Seu Forsythe é um típico bêbado alegre, mas que esconde amarguras de um passado sombrio e vê em Morel e seus ideais uma oportunidade de se redimir de alguma forma. A princípio, seu personagem seria um soldado americano que trocou de lado na Guerra da Coreia. Mas seu papel acabou sendo mudado para um oficial britânico que traiu seus companheiros durante a Segunda Guerra quando foram capturados pelos nazistas. “Todos morreram porque não quiseram falar, e eu continuo vivo“, diz o sujeito entre uma golada e outra numa garrafa de uísque.
O filme dá ao personagem uma morte heróica, a última morte que Flynn encenou nas telas.
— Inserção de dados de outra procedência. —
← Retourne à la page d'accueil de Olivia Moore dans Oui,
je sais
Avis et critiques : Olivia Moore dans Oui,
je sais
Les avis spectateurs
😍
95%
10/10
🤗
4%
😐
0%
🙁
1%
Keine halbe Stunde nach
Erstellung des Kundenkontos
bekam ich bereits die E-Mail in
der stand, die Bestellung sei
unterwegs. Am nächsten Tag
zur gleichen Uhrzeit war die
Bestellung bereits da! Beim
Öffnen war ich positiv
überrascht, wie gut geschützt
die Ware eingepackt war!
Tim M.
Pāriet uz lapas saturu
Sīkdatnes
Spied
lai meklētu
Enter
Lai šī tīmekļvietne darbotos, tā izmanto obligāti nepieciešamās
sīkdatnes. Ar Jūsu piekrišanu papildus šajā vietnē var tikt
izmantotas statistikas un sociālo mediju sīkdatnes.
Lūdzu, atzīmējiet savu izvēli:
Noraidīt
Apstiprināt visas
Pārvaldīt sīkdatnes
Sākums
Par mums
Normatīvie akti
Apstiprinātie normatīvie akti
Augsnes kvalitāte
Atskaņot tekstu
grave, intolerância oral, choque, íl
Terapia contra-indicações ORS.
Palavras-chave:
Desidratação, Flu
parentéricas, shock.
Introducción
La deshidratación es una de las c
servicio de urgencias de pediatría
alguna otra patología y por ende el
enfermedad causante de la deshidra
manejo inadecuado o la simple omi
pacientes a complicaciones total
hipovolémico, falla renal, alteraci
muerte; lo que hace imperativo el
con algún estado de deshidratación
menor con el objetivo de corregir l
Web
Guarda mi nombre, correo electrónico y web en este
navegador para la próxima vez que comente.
A sua própria morte viria um ano mais tarde, não tão heróica assim… De parada cardíaca, aos 50 anos, em decorrência ao abuso de bebidas.
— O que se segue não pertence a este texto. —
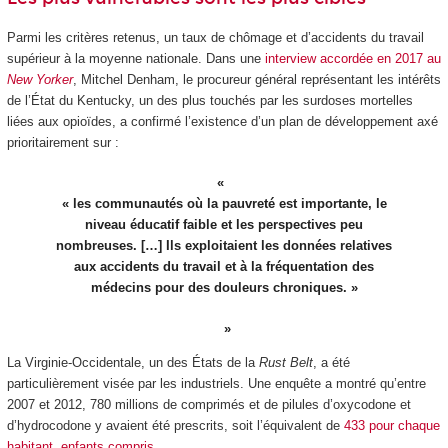
Parmi les critères retenus, un taux de chômage et d’accidents du travail
supérieur à la moyenne nationale. Dans une
interview accordée en 2017 au
New Yorker
, Mitchel Denham, le procureur général représentant les intérêts
de l’État du Kentucky, un des plus touchés par les surdoses mortelles
liées aux opioïdes, a confirmé l’existence d’un plan de développement axé
prioritairement sur :
« les communautés où la pauvreté est importante, le
niveau éducatif faible et les perspectives peu
nombreuses. […] Ils exploitaient les données relatives
aux accidents du travail et à la fréquentation des
médecins pour des douleurs chroniques. »
La Virginie-Occidentale, un des États de la
Rust Belt
, a été
particulièrement visée par les industriels. Une enquête a montré qu’entre
2007 et 2012, 780 millions de comprimés et de pilules d’oxycodone et
d’hydrocodone y avaient été prescrits, soit l’équivalent de
433 pour chaque
habitant, enfants compris
.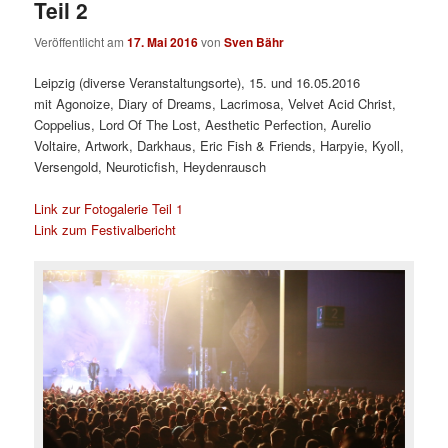
Teil 2
Veröffentlicht am
17. Mai 2016
von
Sven Bähr
Leipzig (diverse Veranstaltungsorte), 15. und 16.05.2016
mit
Agonoize, Diary of Dreams, Lacrimosa, Velvet Acid Christ,
Coppelius, Lord Of The Lost, Aesthetic Perfection, Aurelio
Voltaire, Artwork, Darkhaus, Eric Fish & Friends, Harpyie, Kyoll,
Versengold, Neuroticfish, Heydenrausch
Link zur Fotogalerie Teil 1
Link zum Festivalbericht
Tirando os contratempos que prejudicam a obra e as falhas mais visíveis, RAÍZES DO CÉU ainda é uma boa aventura de bela mensagem ecológica, com excelente fotografia e bom uso das locações naturais, que preenchem a tela com a vastidão da savana africana. O elenco também é outro bom motivo pra não tirar os olhos da tela: Além de todos já citados, há participações de Hebert Lom, Juliette Gréco e o grande Orson Welles.
É interessante o compromisso de Huston com o tema e o tom de desilusão que confere ao filme um espírito que eu acho difícil de resistir. Mas é mais curioso ainda que o diretor tenha se interessado em fazer algo com o tema, uma vez que o próprio Huston tenha sido um grande caçador. Talvez o filme funcione como uma forma de reconhecer a crueldade e a falta de senso do “esporte” que ele abraçou e traz a questão da preservação ao público numa época que ninguém pensava nisso.
PS: Acho que RAÍZES DO CÉU até cai bem numa dobradinha de CORAÇÃO DE CAÇADOR, com Clint Eastwood fazendo o papel do diretor realizando um filme na savana africana e obcecado por caçar elefantes, baseado justamente nos relatos de John Huston e suas desventuras na África.